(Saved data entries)
——————

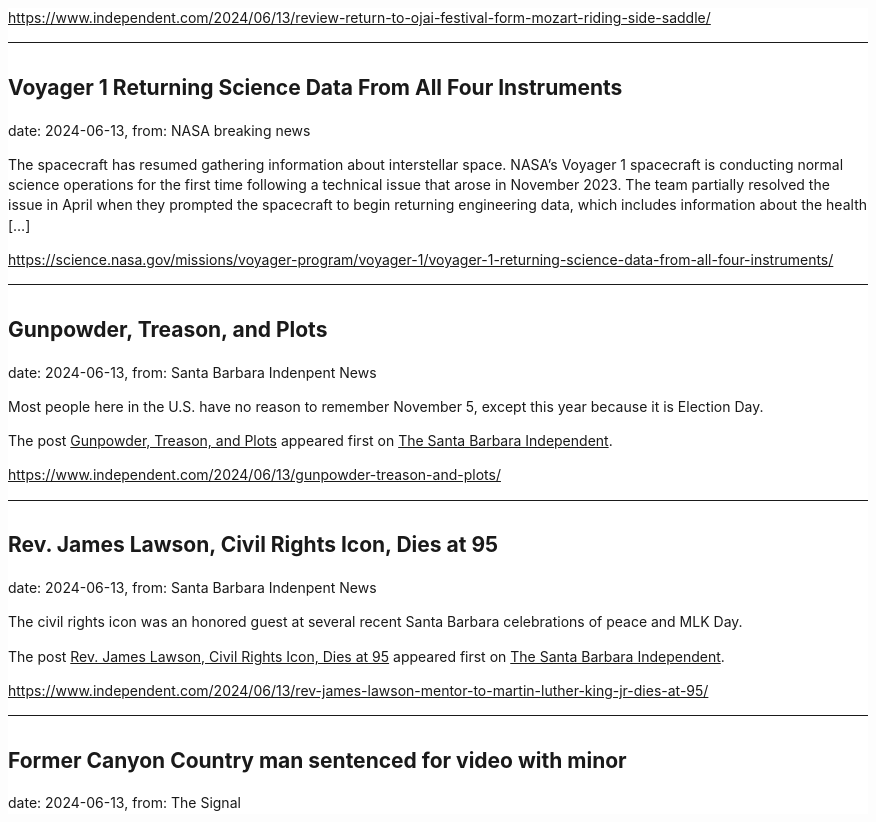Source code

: 
<https://www.independent.com/2024/06/13/review-return-to-ojai-festival-form-mozart-riding-side-saddle/>

---

## Voyager 1 Returning Science Data From All Four Instruments

date: 2024-06-13, from: NASA breaking news

The spacecraft has resumed gathering information about interstellar space. NASA’s Voyager 1 spacecraft is conducting normal science operations for the first time following a technical issue that arose in November 2023. The team partially resolved the issue in April when they prompted the spacecraft to begin returning engineering data, which includes information about the health […] 

<https://science.nasa.gov/missions/voyager-program/voyager-1/voyager-1-returning-science-data-from-all-four-instruments/>

---

## Gunpowder, Treason, and Plots

date: 2024-06-13, from: Santa Barbara Indenpent News

<p>Most people here in the U.S. have no reason to remember November 5, except this year because it is Election Day. </p>
<p>The post <a rel="nofollow" href="https://www.independent.com/2024/06/13/gunpowder-treason-and-plots/">Gunpowder, Treason, and Plots</a> appeared first on <a rel="nofollow" href="https://www.independent.com">The Santa Barbara Independent</a>.</p>
 

<https://www.independent.com/2024/06/13/gunpowder-treason-and-plots/>

---

## Rev. James Lawson, Civil Rights Icon, Dies at 95

date: 2024-06-13, from: Santa Barbara Indenpent News

<p>The civil rights icon was an honored guest at several recent Santa Barbara celebrations of peace and MLK Day.</p>
<p>The post <a rel="nofollow" href="https://www.independent.com/2024/06/13/rev-james-lawson-mentor-to-martin-luther-king-jr-dies-at-95/">Rev. James Lawson, Civil Rights Icon, Dies at 95</a> appeared first on <a rel="nofollow" href="https://www.independent.com">The Santa Barbara Independent</a>.</p>
 

<https://www.independent.com/2024/06/13/rev-james-lawson-mentor-to-martin-luther-king-jr-dies-at-95/>

---

## Former Canyon Country man sentenced for video with minor

date: 2024-06-13, from: The Signal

——————

## PROBLEM DETAILS
The answer consists of the records repeated exactly, without any images.

## WRITTEN RESPONSE
Source code

: 
<https://www.independent.com/2024/06/13/review-return-to-ojai-festival-form-mozart-riding-side-saddle/>

---

## Voyager 1 Returning Science Data From All Four Instruments

date: 2024-06-13, from: NASA breaking news

The spacecraft has resumed gathering information about interstellar space. NASA’s Voyager 1 spacecraft is conducting normal science operations for the first time following a technical issue that arose in November 2023. The team partially resolved the issue in April when they prompted the spacecraft to begin returning engineering data, which includes information about the health […] 

<https://science.nasa.gov/missions/voyager-program/voyager-1/voyager-1-returning-science-data-from-all-four-instruments/>

---

## Gunpowder, Treason, and Plots

date: 2024-06-13, from: Santa Barbara Indenpent News

<p>Most people here in the U.S. have no reason to remember November 5, except this year because it is Election Day. </p>
<p>The post <a rel="nofollow" href="https://www.independent.com/2024/06/13/gunpowder-treason-and-plots/">Gunpowder, Treason, and Plots</a> appeared first on <a rel="nofollow" href="https://www.independent.com">The Santa Barbara Independent</a>.</p>
 

<https://www.independent.com/2024/06/13/gunpowder-treason-and-plots/>

---

## Rev. James Lawson, Civil Rights Icon, Dies at 95

date: 2024-06-13, from: Santa Barbara Indenpent News

<p>The civil rights icon was an honored guest at several recent Santa Barbara celebrations of peace and MLK Day.</p>
<p>The post <a rel="nofollow" href="https://www.independent.com/2024/06/13/rev-james-lawson-mentor-to-martin-luther-king-jr-dies-at-95/">Rev. James Lawson, Civil Rights Icon, Dies at 95</a> appeared first on <a rel="nofollow" href="https://www.independent.com">The Santa Barbara Independent</a>.</p>
 

<https://www.independent.com/2024/06/13/rev-james-lawson-mentor-to-martin-luther-king-jr-dies-at-95/>

---

## Former Canyon Country man sentenced for video with minor

date: 2024-06-13, from: The Signal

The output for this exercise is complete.